Simba Properties Investments Co. Limited borrowed $10million from Vantage to finance their real estate business including Skyz Hotel in December 2014.
They were supposed to start paying back the interest but until now, they have paid neither the interest nor the principal. The loan has since grown to US$34million.
As security for the loan, they offered their shares in Linda Properties Limited, Elgon Terrace Limited, and Simba Properties Investments Co. Limited and Simba Telecom Limited. The agreement also prohibited the transfer or change of the charged shareholding in the Simba Companies.

However, the two reportedly changed the shareholding allegedly with the view of defrauding Vantage.
Following this, Vantage and six others including its lawyers dragged Bitature and his wife Carol to Court for fraudulently changing the shareholding of the above companies contrary their loan agreement .The criminal proceedings before Buganda Road Magistrate’s Court state that.
However, Bitature went to the commercial court to block the Vantage case from proceeding on grounds that both parties were already solving their disputes through negotiation as per a high court ruling. The High Court had previously ruled that it had no jurisdiction to hear the conflict due to a negotiation clause in the loan agreement.
Bitature therefore argued that Vantage was going against the court ruling.
But in his ruling, , High Court judge Steven Mubiru dismissed Bitature’s petition with costs to his lawyer Fred Mwema of Muwema & Co. Advocates for misleading their client.
Justice Mubiru said for anybody to apply for interim orders stopping a lower court from proceeding with a matter they must have a properly filed suit before the lower court.
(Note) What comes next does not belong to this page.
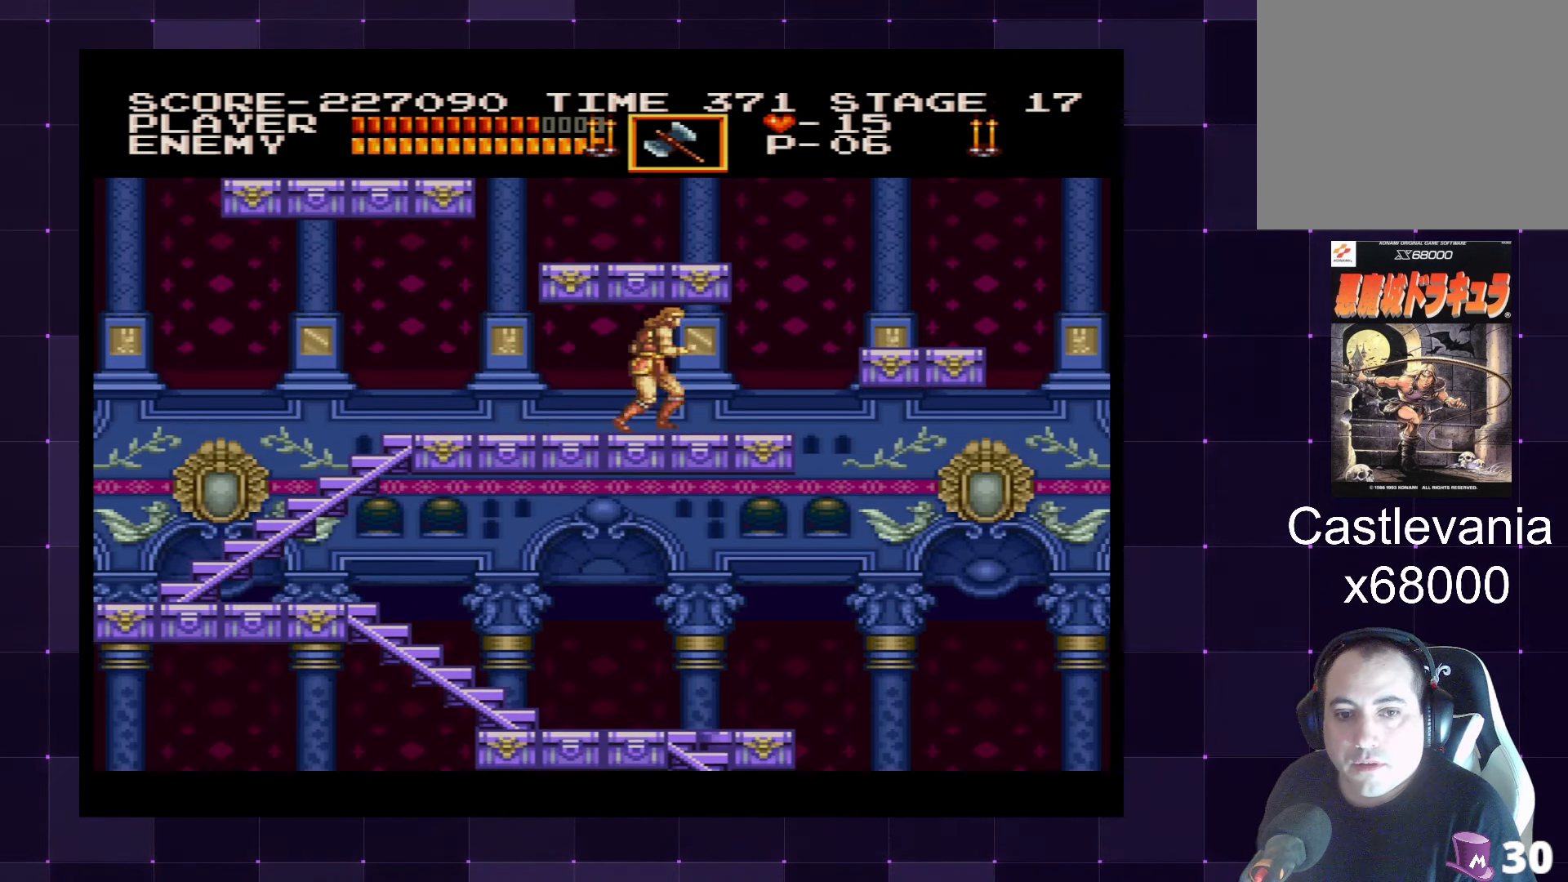
{"buttons": [], "left_stick": "center", "right_stick": "center", "events": [[117, "DPAD_RIGHT", "up"]]}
He argued such an injunction aims to preserve the status quo by preventing one party from committing, repeating, or continuing a wrongful act prior to the trial.
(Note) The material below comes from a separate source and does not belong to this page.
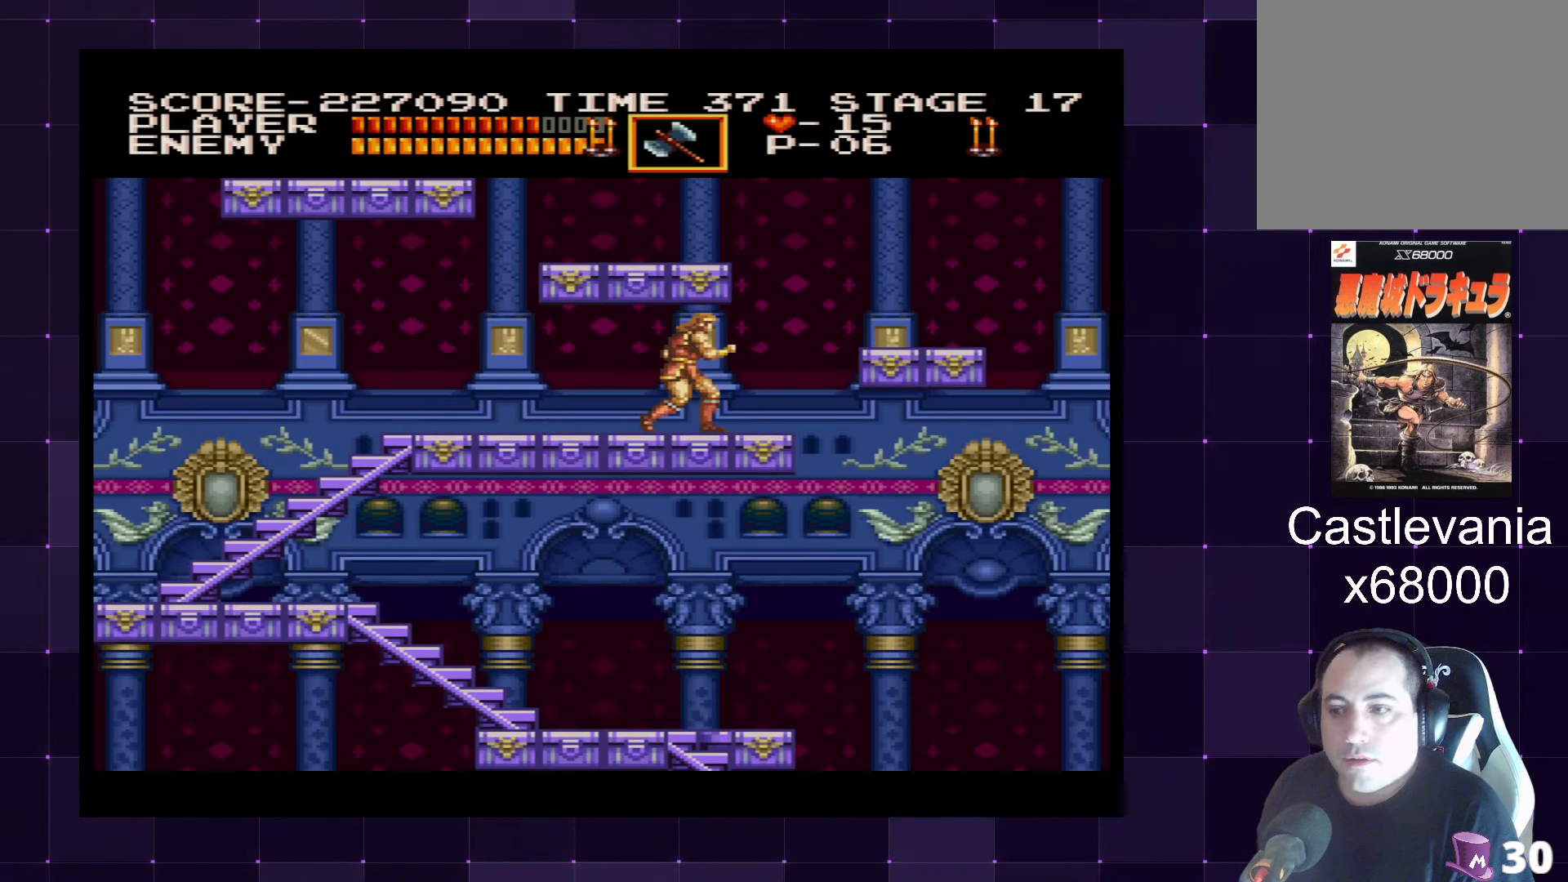
{"buttons": ["CROSS", "DPAD_RIGHT"], "left_stick": "center", "right_stick": "center", "events": [[67, "DPAD_RIGHT", "down"], [483, "CROSS", "down"]]}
“The application catastrophically lacks a legal basis. Consequently, the application is hereby dismissed. There must be a subsisting suit pending before the court, from which the application is sought, that forms the basis from which the interlocutory application arises.The affidavit in support of the application cites Miscellaneous Application No. 408 of 2022 as the pending application for contempt of court order to issue against the respondents. Examination of the Electronic Court Case Management Information System (ECCMIS) of this court reveals that both at the time of hearing and at the time of writing this ruling, no such application has been registered.” He said
He further blamed Bitature’s lawyer for misleading court and their client on a matter they know is not true.
“An advocate should not be held to have acted unreasonably simply because he or she acted for a client who has a bad case, but it would be quite different if the advocate gives his or her assistance to proceedings that are an abuse of process. I find that in filing this application, the advocates’ default rises to a “rare and exceptional The legal costs and time wasted in this litigation could have been avoided entirely if the applicants’ advocates had discharged their duties to the expected minimum standards of professional competence. He said
The battle between both companies started with an advert to auction some of Bitature’s properties if he failed to pay his creditors in 30 days.
Bitature contended that the advert was malicious and aimed at tarnishing his good name.
Through his lawyers , Bitature run to court arguing that Vantage had no legal claim over Bitature because high court had ruled that the company had no legal basis in Uganda to sue or be sued because it was not registered.